Wireless Technology for Energy efficient intelligent buildings: Commercial buildings are responsible for a significant fraction of the energy consumption and greenhouse gas emissions worldwide. If one could achieve more than 50% reduction in energy consumption in new and existing buildings, respectively, the impact on carbon emissions will be significant. Energy efficiency can be achieved by deploying a complex distributed control system consisting of heterogeneous components connected both wirelessly and with wires. The case for wireless technology in this application domain is compelling: a building evolves, mutates, grows or restructures during an average lifetime of about 100 years. When planning and designing a new building, the wiring is done anticipating some near term needs that are bound to grow and change with time in an unpredictable way. Wireless technology may be the only way of introducing new functionality. In addition, in the case of events such as fires or earthquakes, wired connections can be made inoperable and a reliable wireless communication infrastructure provides a major benefit. The data transmitted in an intelligent building range from simple sensor readings (for example, temperature) to complex images especially for rescue operations and people identification. Hence, energy efficient intelligent buildings provide a challenging environment to develop and test networked control systems concepts.
Electrical stimulation: While embedded control is the current paradigm in electrical stimulation and neuroprosthesis, coupling of these technologies with smart environments is conceivable in the near future with the goal of improving patient benefits. Interaction with the environment will require a substantial change in the control layer that most likely will be composed by multiple regulators connected through wireless and wired channels. To this aim an early assessment of the impact networked and distributed control can have on the future of electrical stimulation will be pivotal in guiding research.
Task 2.5: New control paradigms and architectures, network resource adaptation and protocol design in novel application areas [KTH, RUB, UNIVAQ (lead), US]: During the last year of the project, efforts will be devoted to exploring the needs for new networked control methodologies for emerging application domains not considered during the main part of the project.

**Exercise prompt**
According to the project text, what is the average lifetime of a building? Use only the project text to respond.

**Records supplied**
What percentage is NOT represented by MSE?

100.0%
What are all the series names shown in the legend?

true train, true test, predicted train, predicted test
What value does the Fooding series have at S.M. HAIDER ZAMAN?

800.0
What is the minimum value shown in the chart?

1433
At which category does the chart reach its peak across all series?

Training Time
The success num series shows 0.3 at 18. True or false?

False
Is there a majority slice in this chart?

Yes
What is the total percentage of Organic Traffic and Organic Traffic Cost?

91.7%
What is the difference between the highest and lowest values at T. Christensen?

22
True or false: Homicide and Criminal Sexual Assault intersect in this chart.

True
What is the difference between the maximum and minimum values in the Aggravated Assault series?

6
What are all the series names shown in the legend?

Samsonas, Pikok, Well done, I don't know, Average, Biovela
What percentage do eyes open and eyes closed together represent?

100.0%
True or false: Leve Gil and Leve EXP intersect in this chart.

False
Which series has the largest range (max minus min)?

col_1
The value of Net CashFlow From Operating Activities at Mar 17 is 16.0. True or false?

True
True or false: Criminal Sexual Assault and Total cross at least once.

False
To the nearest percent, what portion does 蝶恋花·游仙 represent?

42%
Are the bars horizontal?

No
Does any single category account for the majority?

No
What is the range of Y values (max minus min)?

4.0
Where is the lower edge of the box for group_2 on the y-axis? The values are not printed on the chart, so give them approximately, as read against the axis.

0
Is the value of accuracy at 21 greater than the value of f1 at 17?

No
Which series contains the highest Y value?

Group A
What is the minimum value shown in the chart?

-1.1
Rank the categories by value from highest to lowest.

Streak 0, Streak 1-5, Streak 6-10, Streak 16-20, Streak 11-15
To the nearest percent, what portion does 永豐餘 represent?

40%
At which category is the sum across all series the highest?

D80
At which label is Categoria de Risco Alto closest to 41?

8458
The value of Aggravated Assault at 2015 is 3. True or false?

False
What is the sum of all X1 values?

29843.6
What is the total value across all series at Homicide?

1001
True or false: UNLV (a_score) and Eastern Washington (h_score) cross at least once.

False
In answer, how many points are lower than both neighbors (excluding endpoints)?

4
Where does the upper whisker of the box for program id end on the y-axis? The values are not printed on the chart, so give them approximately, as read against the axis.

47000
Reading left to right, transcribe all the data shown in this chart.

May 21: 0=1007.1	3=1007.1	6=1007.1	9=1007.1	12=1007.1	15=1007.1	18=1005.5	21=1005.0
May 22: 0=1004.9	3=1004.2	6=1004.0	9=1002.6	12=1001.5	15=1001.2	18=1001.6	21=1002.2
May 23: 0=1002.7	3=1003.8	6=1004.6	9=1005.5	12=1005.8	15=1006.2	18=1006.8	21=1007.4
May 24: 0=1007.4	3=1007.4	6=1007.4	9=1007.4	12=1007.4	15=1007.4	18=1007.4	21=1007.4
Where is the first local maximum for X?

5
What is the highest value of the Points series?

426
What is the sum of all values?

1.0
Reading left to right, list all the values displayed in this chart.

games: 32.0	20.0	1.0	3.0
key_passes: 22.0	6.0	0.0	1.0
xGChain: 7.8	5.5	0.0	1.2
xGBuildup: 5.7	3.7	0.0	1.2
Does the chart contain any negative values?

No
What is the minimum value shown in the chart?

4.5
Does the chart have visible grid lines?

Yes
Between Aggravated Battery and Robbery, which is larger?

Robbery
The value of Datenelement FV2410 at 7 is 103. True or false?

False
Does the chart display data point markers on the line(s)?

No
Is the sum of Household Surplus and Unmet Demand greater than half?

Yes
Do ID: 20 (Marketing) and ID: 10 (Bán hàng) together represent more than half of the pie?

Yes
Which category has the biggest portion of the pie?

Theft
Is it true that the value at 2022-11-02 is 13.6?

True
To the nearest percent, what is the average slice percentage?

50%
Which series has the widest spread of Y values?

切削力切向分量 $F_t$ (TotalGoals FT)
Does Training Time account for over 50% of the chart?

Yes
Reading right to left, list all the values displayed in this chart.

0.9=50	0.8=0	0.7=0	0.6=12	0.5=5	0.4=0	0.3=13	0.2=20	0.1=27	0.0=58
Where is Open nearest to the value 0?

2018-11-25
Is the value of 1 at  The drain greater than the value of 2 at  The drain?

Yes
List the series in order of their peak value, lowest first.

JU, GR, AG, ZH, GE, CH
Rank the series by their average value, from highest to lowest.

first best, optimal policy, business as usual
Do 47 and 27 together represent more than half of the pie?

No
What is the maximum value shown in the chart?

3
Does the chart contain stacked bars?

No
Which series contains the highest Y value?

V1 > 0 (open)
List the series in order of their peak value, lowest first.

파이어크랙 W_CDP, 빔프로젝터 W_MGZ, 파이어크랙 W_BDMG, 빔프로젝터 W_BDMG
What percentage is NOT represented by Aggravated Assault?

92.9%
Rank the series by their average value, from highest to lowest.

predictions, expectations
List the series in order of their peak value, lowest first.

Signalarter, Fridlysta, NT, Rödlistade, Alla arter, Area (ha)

**Task output**
About 100 years.